▶ _Record excerpts_:

:::::

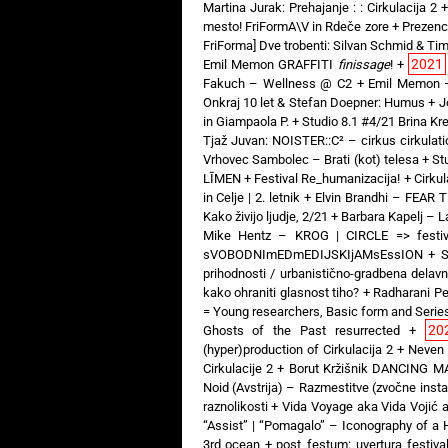
Martina Jurak: Prehajanje : : Cirkulacija 2
mesto! FriFormA\V in Rdeče zore
+
Prezenc
FriForma] Dve trobenti: Silvan Schmid & Ti
2021
Emil Memon GRAFFITI
finissage
!
+
Fakuch – Wellness @ C2
+
Emil Memon 
Onkraj 10 let & Stefan Doepner: Humus
+
J
in Giampaola P.
+
Studio 8.1 #4/21 Brina Kren
Tjaž Juvan: NOISTER::C² – cirkus cirkulati
Vrhovec Sambolec – Brati (kot) telesa
+
St
LĪMEN
+
Festival Re_humanizacija!
+
Cirkul
in Celje | 2. letnik
+
Elvin Brandhi – FEAR
Kako živijo ljudje, 2/21
+
Barbara Kapelj – 
Mike Hentz – KROG | CIRCLE => festiv
sVOBODNImEDmEDIJSKIjAMsEssION
+
S
prihodnosti / urbanistično-gradbena delav
kako ohraniti glasnost tiho?
+
Radharani Pe
= Young researchers, Basic form and Serie
20
Ghosts of the Past resurrected
+
(hyper)production of Cirkulacija 2
+
Neven
Cirkulacije 2
+
Borut Kržišnik DANCING MA
Noid (Avstrija) – Razmestitve (zvočne insta
raznolikosti
+
Vida Voyage aka Vida Vojić
“Assist” | “Pomagalo” – Iconography of a
3rd ocean
+
post_festum: uvertura festival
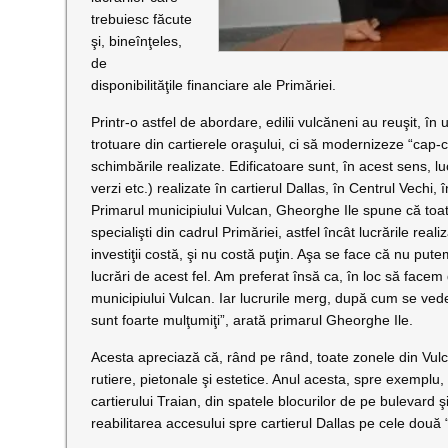
trebuiesc făcute
şi, bineînţeles,
de
disponibilităţile financiare ale Primăriei.
Printr-o astfel de abordare, edilii vulcăneni au reuşit, în u
trotuare din cartierele oraşului, ci să modernizeze “cap-c
schimbările realizate. Edificatoare sunt, în acest sens, lu
verzi etc.) realizate în cartierul Dallas, în Centrul Vech
Primarul municipiului Vulcan, Gheorghe Ile spune că toate
specialişti din cadrul Primăriei, astfel încât lucrările real
investiţii costă, şi nu costă puţin. Aşa se face că nu put
lucrări de acest fel. Am preferat însă ca, în loc să facem
municipiului Vulcan. Iar lucrurile merg, după cum se vede,
sunt foarte mulţumiţi”, arată primarul Gheorghe Ile.
Acesta apreciază că, rând pe rând, toate zonele din Vulca
rutiere, pietonale şi estetice. Anul acesta, spre exemplu
cartierului Traian, din spatele blocurilor de pe bulevard ş
reabilitarea accesului spre cartierul Dallas pe cele două “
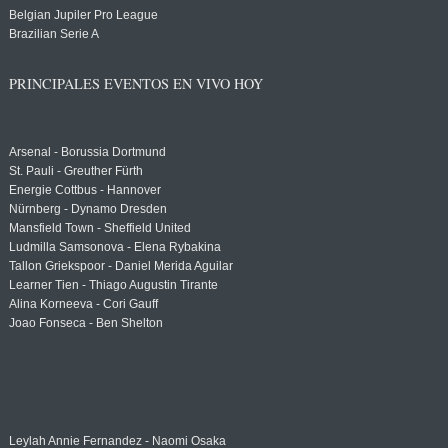
Belgian Jupiler Pro League
Brazilian Serie A
PRINCIPALES EVENTOS EN VIVO HOY
Arsenal - Borussia Dortmund
St. Pauli - Greuther Fürth
Energie Cottbus - Hannover
Nürnberg - Dynamo Dresden
Mansfield Town - Sheffield United
Ludmilla Samsonova - Elena Rybakina
Tallon Griekspoor - Daniel Merida Aguilar
Learner Tien - Thiago Augustin Tirante
Alina Korneeva - Cori Gauff
Joao Fonseca - Ben Shelton
Leylah Annie Fernandez - Naomi Osaka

:::::

▶ _Work to be completed_: Quote only what lies between the first line of the records and the line containing "primarul Gheorghe Ile.", please, including both lines and excluding images.

▶ _Response for this exercise_:
Martina Jurak: Prehajanje : : Cirkulacija 2
mesto! FriFormA\V in Rdeče zore
+
Prezenc
FriForma] Dve trobenti: Silvan Schmid & Ti
2021
Emil Memon GRAFFITI
finissage
!
+
Fakuch – Wellness @ C2
+
Emil Memon 
Onkraj 10 let & Stefan Doepner: Humus
+
J
in Giampaola P.
+
Studio 8.1 #4/21 Brina Kren
Tjaž Juvan: NOISTER::C² – cirkus cirkulati
Vrhovec Sambolec – Brati (kot) telesa
+
St
LĪMEN
+
Festival Re_humanizacija!
+
Cirkul
in Celje | 2. letnik
+
Elvin Brandhi – FEAR
Kako živijo ljudje, 2/21
+
Barbara Kapelj – 
Mike Hentz – KROG | CIRCLE => festiv
sVOBODNImEDmEDIJSKIjAMsEssION
+
S
prihodnosti / urbanistično-gradbena delav
kako ohraniti glasnost tiho?
+
Radharani Pe
= Young researchers, Basic form and Serie
20
Ghosts of the Past resurrected
+
(hyper)production of Cirkulacija 2
+
Neven
Cirkulacije 2
+
Borut Kržišnik DANCING MA
Noid (Avstrija) – Razmestitve (zvočne insta
raznolikosti
+
Vida Voyage aka Vida Vojić
“Assist” | “Pomagalo” – Iconography of a
3rd ocean
+
post_festum: uvertura festival
trebuiesc făcute
şi, bineînţeles,
de
disponibilităţile financiare ale Primăriei.
Printr-o astfel de abordare, edilii vulcăneni au reuşit, în u
trotuare din cartierele oraşului, ci să modernizeze “cap-c
schimbările realizate. Edificatoare sunt, în acest sens, lu
verzi etc.) realizate în cartierul Dallas, în Centrul Vech
Primarul municipiului Vulcan, Gheorghe Ile spune că toate
specialişti din cadrul Primăriei, astfel încât lucrările real
investiţii costă, şi nu costă puţin. Aşa se face că nu put
lucrări de acest fel. Am preferat însă ca, în loc să facem
municipiului Vulcan. Iar lucrurile merg, după cum se vede,
sunt foarte mulţumiţi”, arată primarul Gheorghe Ile.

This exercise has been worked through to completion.